The fate of the family is tied to Texan history as family members influence the progress of the state. The novel borrows many of the tropes and themes of the Western genre, but complicates and critiques them. It doesn’t shy away from ambiguity or violence, but the complex characters, intra-familial conflict and gradual revelation of information make it a really satisfying read!
Soon to be a TV Series on AMC starring Pierce Brosnan and co-written by Philipp Meyer.
Now in paperback, the critically acclaimed, New York Times bestselling epic, a saga of land, blood, and power that follows the rise of one unforgettable Texas family from the Comanche raids of the 1800s to the oil booms of the 20th century.
Part epic of Texas, part classic coming-of-age story, part unflinching examination of the bloody price of power, The Son is a gripping and utterly transporting novel that maps the legacy of violence in the American west with rare emotional acuity, even as it presents an intimate portrait of one family across two centuries.

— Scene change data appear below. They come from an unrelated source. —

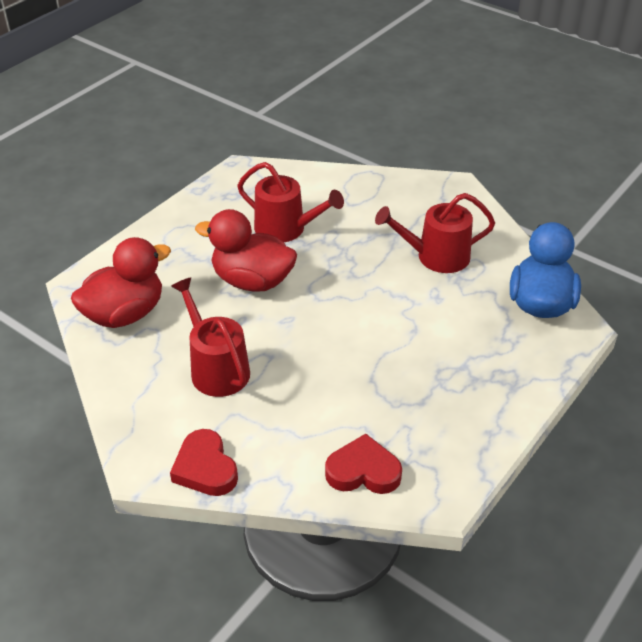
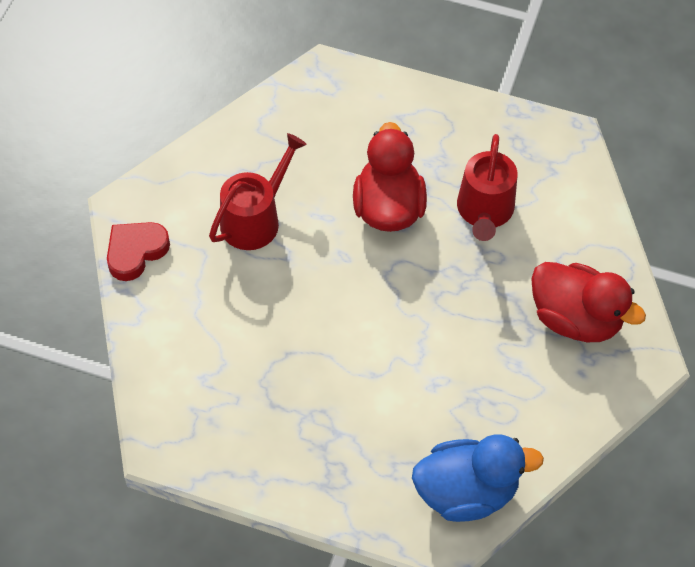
camera: 70 degrees right, 15 degrees up
red duck [71,237,171,328] -> red duck moved to [531,262,646,342]
red heart [325,434,402,494] -> none
red watering can [375,193,495,273] -> none

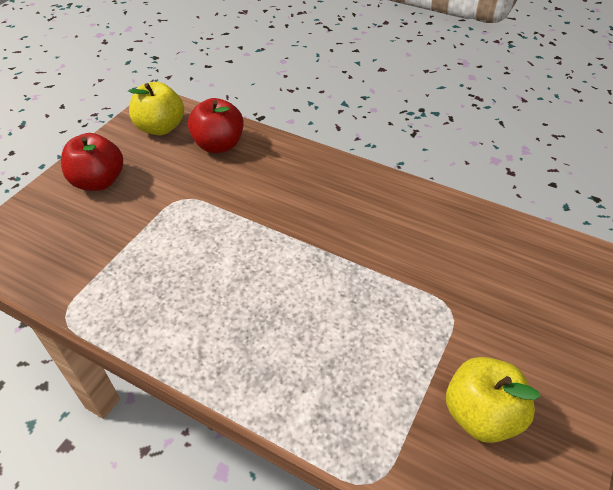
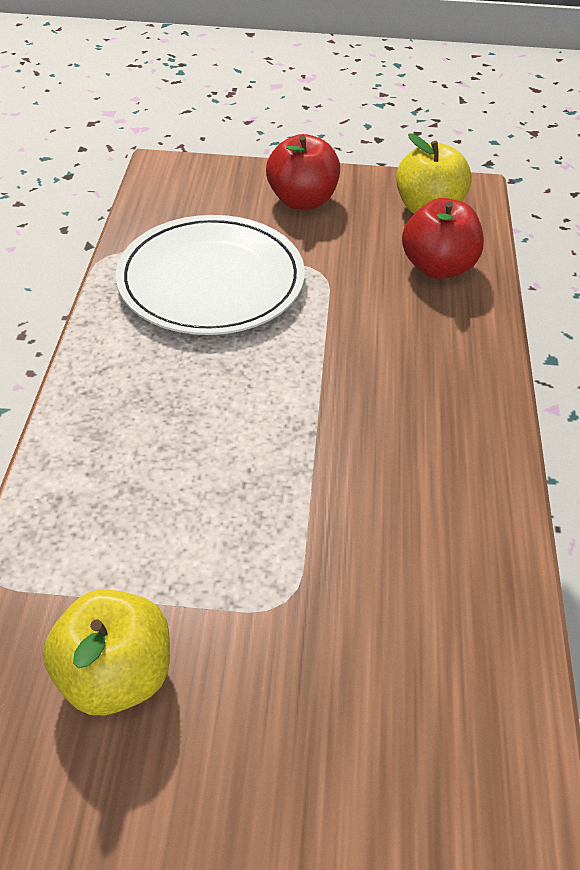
camera: 65 degrees right, 0 degrees up
none -> white plate [116,215,305,335]

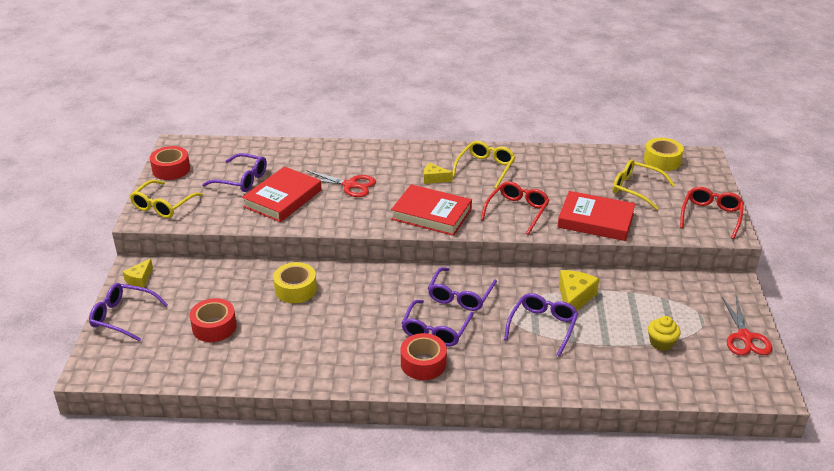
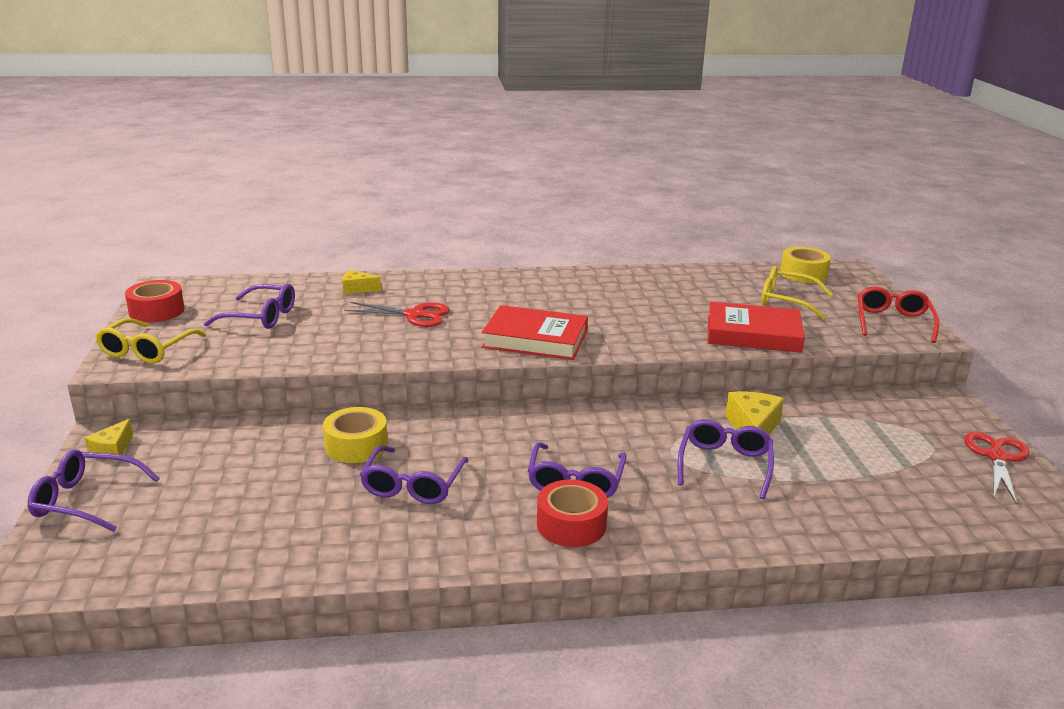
camera: 10 degrees left, 10 degrees down
red tape [190,298,237,342] -> none
red book [242,167,322,222] -> none
yellow cheese [424,163,453,184] -> yellow cheese moved to [342,270,381,294]
purple glasses [428,267,497,311] -> purple glasses moved to [360,446,469,504]
yellow glasses [452,141,515,189] -> none
red glasses [481,181,549,235] -> none
yellow cupcake [648,316,681,351] -> none
red scissors [722,297,773,355] -> red scissors turned 150 degrees counterclockwise [965,432,1030,505]

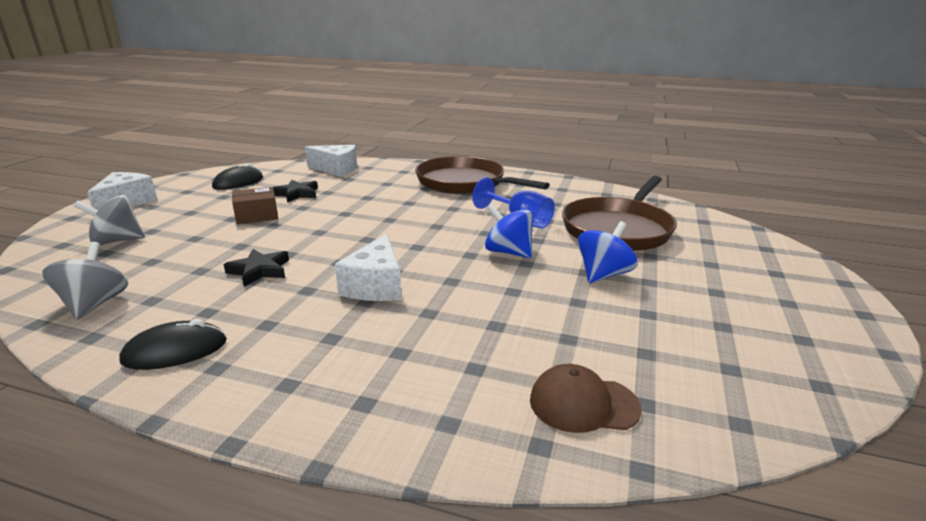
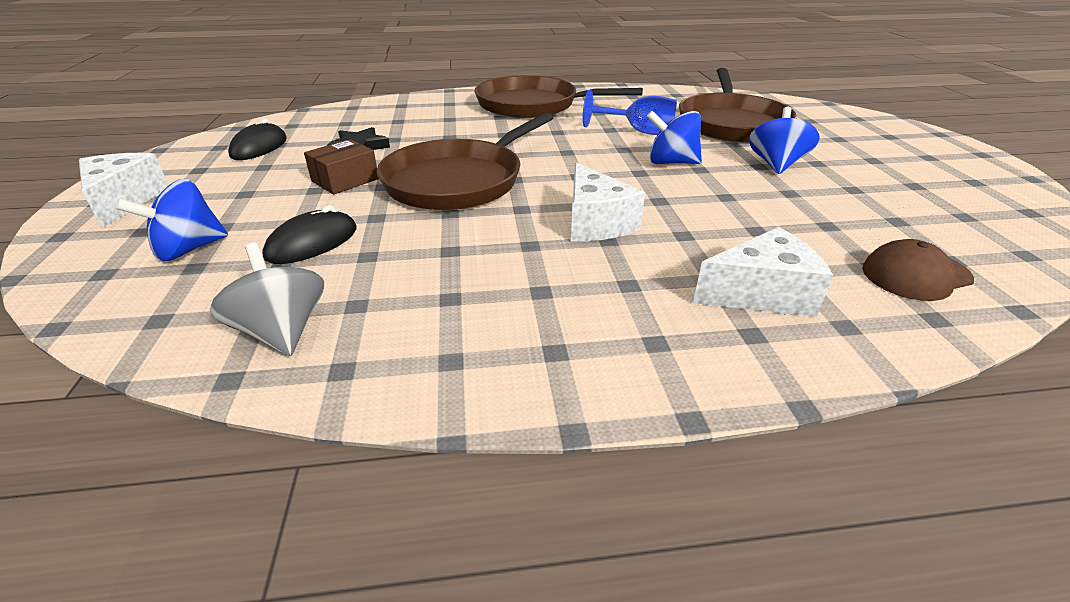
camera: 25 degrees left, 10 degrees up
grey spinning top [74,195,145,245] -> blue spinning top [115,179,228,261]
black mouse [119,319,227,370] -> black mouse moved to [262,205,357,264]
black star [223,249,289,287] -> none
white cheese [305,145,357,177] -> white cheese moved to [693,227,833,317]
none -> brown pan [377,113,553,210]

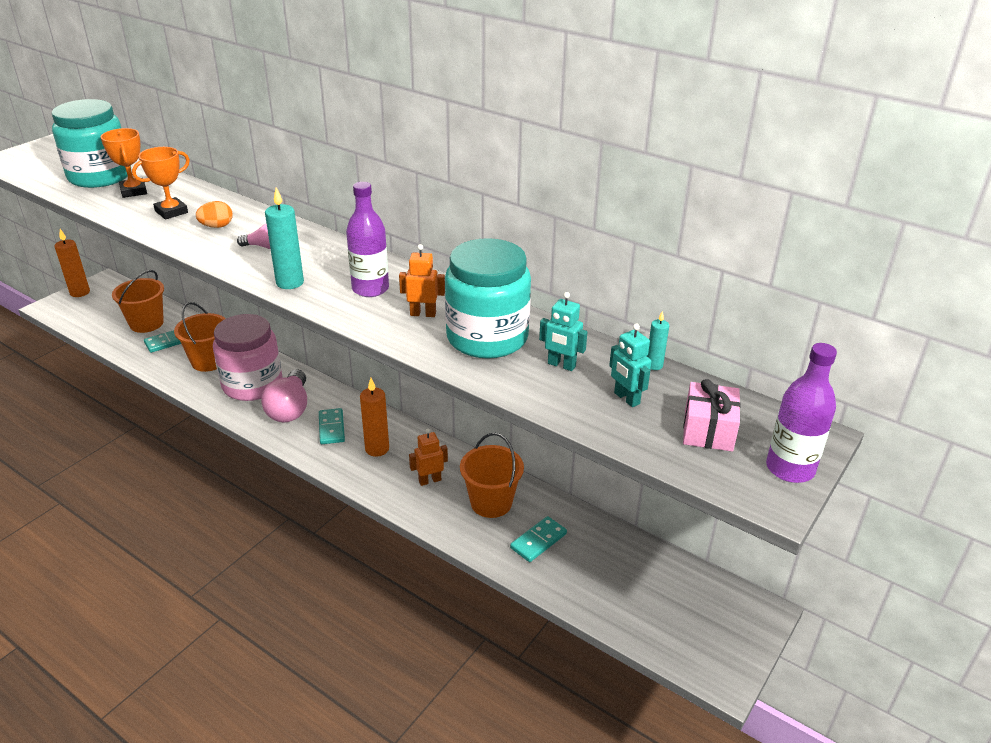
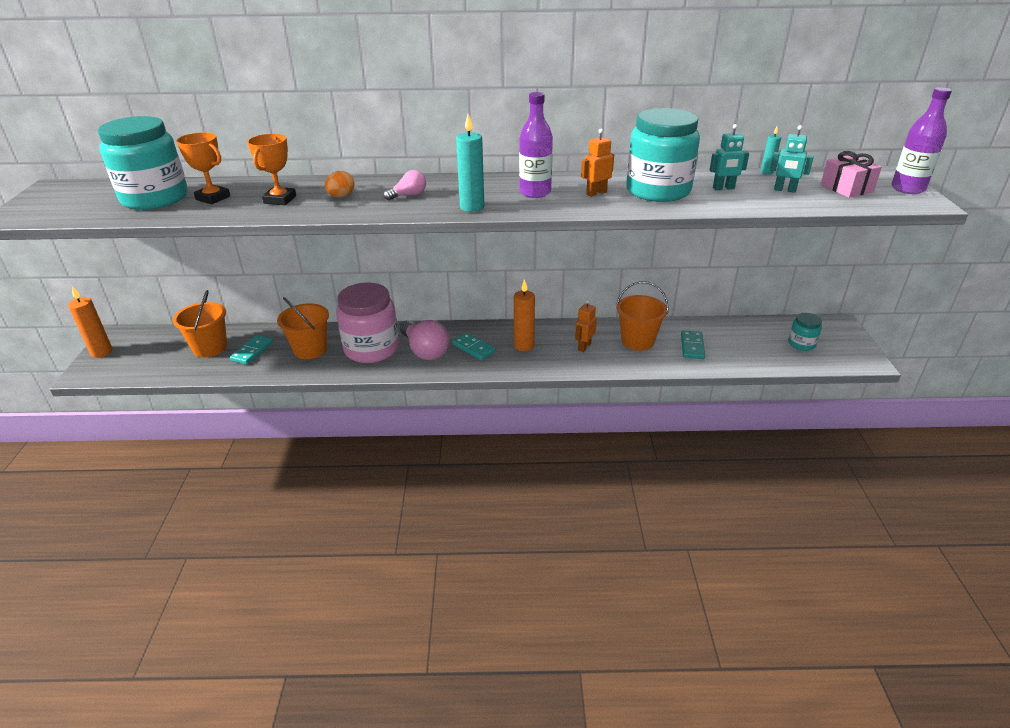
camera: 35 degrees left, 0 degrees up
none -> turquoise jar [788,313,822,351]

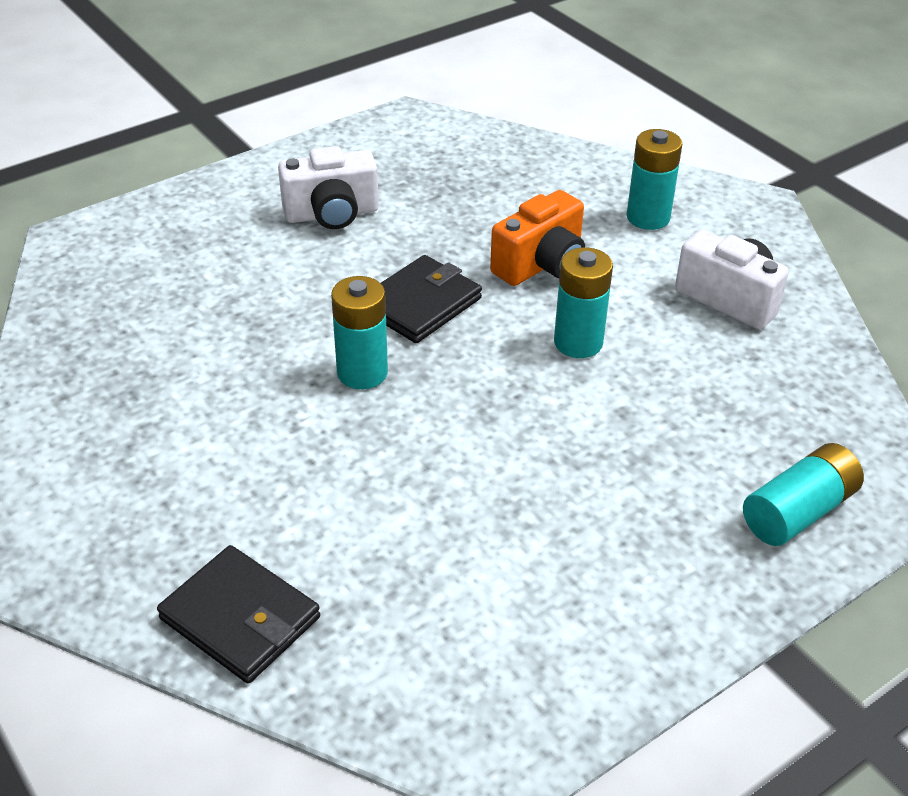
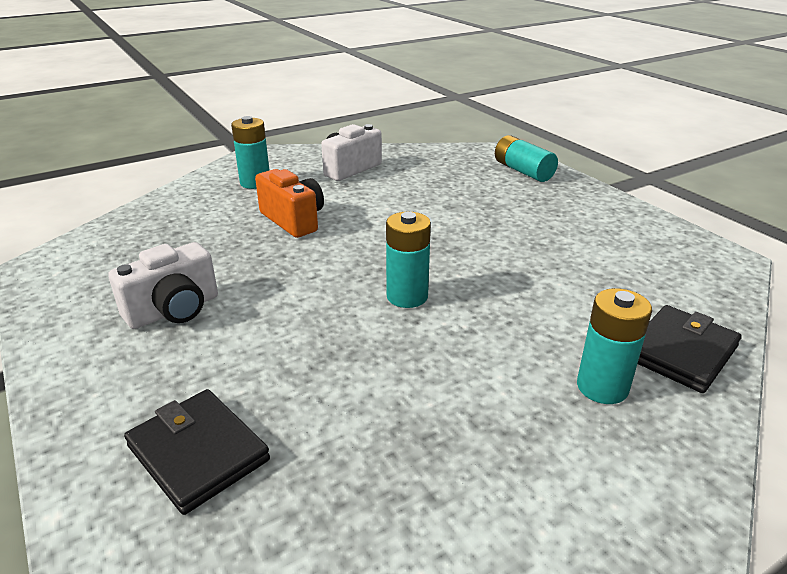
camera: 85 degrees left, 10 degrees down
white camera [278,146,379,229] -> white camera turned 60 degrees clockwise [108,242,218,329]
black wallet [381,255,482,343] -> black wallet moved to [124,389,270,515]
turquoise battery [554,247,613,358] -> turquoise battery moved to [577,288,652,404]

Eli McCullough is just twelve-years-old when a marauding band of Comanche storm his Texas homestead and brutally murder his mother and sister, taking him as a captive. Despite their torture and cruelty, Eli--against all odds--adapts to life with the Comanche, learning their ways, their language, taking on a new name, finding a place as the adopted son of the chief of the band, and fighting their wars against not only other Indians, but white men, too-complicating his sense of loyalty, his promised vengeance, and his very understanding of self. But when disease, starvation, and westward expansion finally decimate the Comanche, Eli is left alone in a world in which he belongs nowhere, neither white nor Indian, civilized or fully wild.
Deftly interweaving Eli's story with those of his son, Peter, and his great-granddaughter, JA, The Son deftly explores the legacy of Eli's ruthlessness, his drive to power, and his life-long status as an outsider, even as the McCullough family rises to become one of the richest in Texas, a ranching-and-oil dynasty of unsurpassed wealth and privilege.
Harrowing, panoramic, and deeply evocative, The Son is a fully realized masterwork in the greatest tradition of the American canon-an unforgettable novel that combines the narrative prowess of Larry McMurtry with the knife edge sharpness of Cormac McCarthy.